Pada bulan-bulan awal kehamilan, calon ibu biasanya dibayangi rasa takut kemungkinan keguguran. Perasaan cemas yang berlebihan akan kondisi janinnya juga tak henti menghantui. Apalagi, bila ini kehamilan yang pertama.
Perasaan-perasaan yang timbul selama trimester pertama ini, membuat para ibu hamil, mungkin termasuk Anda, merasa seperti terkucil dari lingkungan. Misalnya, keinginan Anda untuk terus-menerus membicarakan masalah yang berhubungan dengan kehamilan Anda, sering berbeda dengan topik pembicaraan orang-orang lain di sekitar Anda. Jalan keluarnya? Bergabunglah dengan kelompok orang-orang yang terdiri dari para calon ibu. Keinginan Anda untuk bertukar pikiran dan perasaan, niscaya akan terpuaskan.
Seringkali, gejolak emosi yang calon ibu alami dalam trimester ini merupakan suatu “pernyataan” atau keinginannya untuk lebih diperhatikan orang-orang di sekitarnya, terutama suami tercinta. Hal ini wajar. Namun, bila perubahan emosi yang dialami sudah masuk ke tahap depresi, maka ibu hamil yang bersangkutan sebaiknya waspada. Mengapa?
Keadaan stres akan menyebabkan pembuluh darah di rahim mengerut, sehingga aliran darah ke rahim pun berkurang. Kondisi ini bisa menyebabkan aliran darah ibu ke janin berkurang, sehingga janin menerima lebih sedikit oksigen dan nutrisi.
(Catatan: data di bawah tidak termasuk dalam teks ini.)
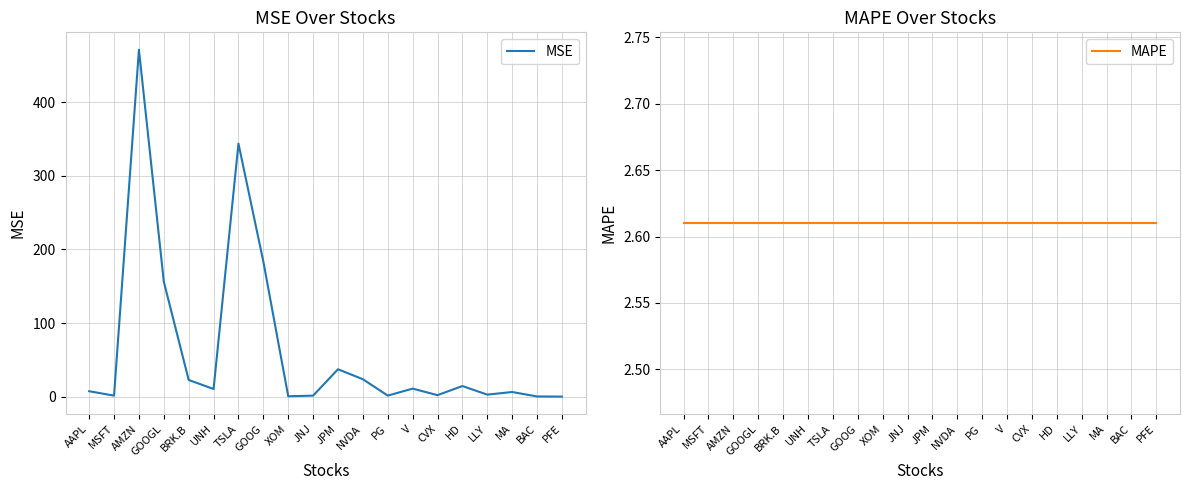

True or false: MSE has more than 2 points higher than both neighbors.

True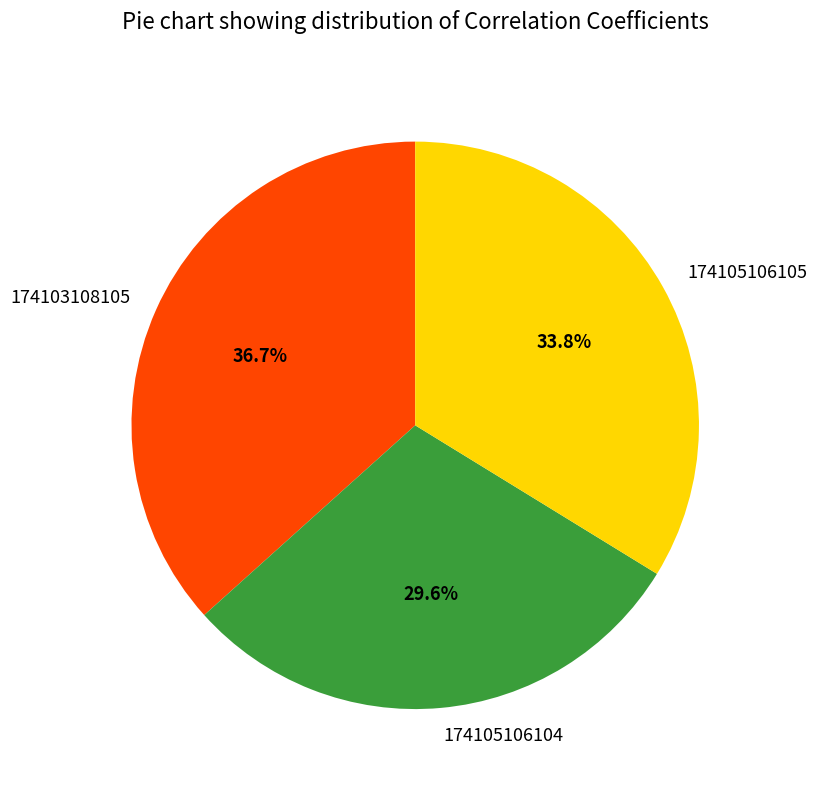

What percentage is the 174105106104 slice, to the nearest percent?

30%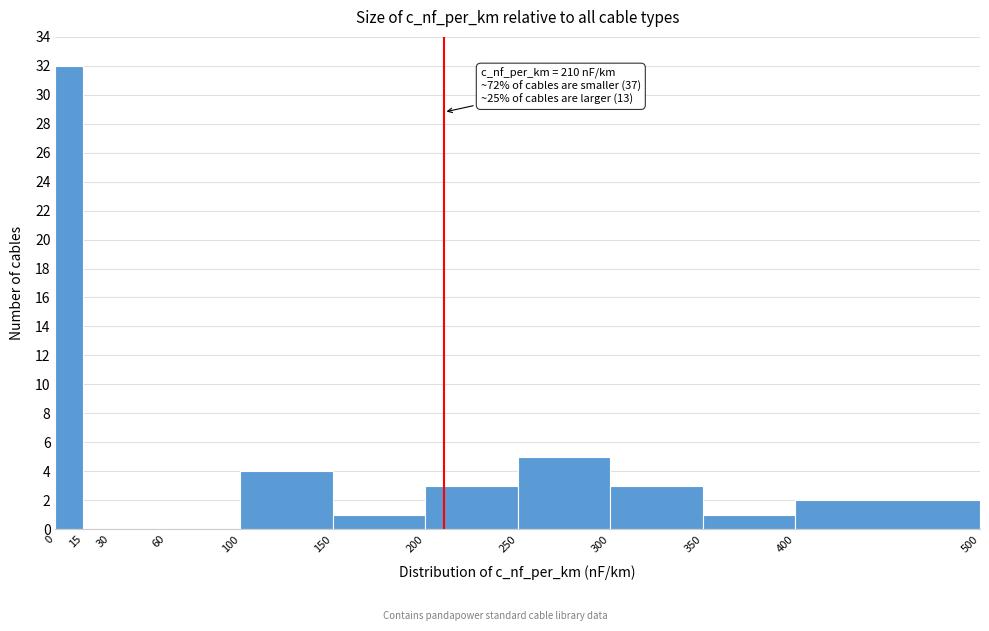

Over which range of the x-axis is the bar tallest?

0 to 15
Selain itu, ibu yang stres, atau bahkan depresi, akan meningkatkan hormon stres dan aktivitas otak janin. Akibatnya ketika lahir, si kecil pun menunjukkan gejala depresi (misalnya, hiperaktif atau hipoaktif, temperamental atau tidak memiliki kontrol diri yang baik). Jadi, segeralah mencari pertolongan dokter dan/atau psikolog, bila selama lebih dari 2 minggu Anda merasa sangat tertekan, atau seakan-akan kehilangan semangat menjalani kehamilan.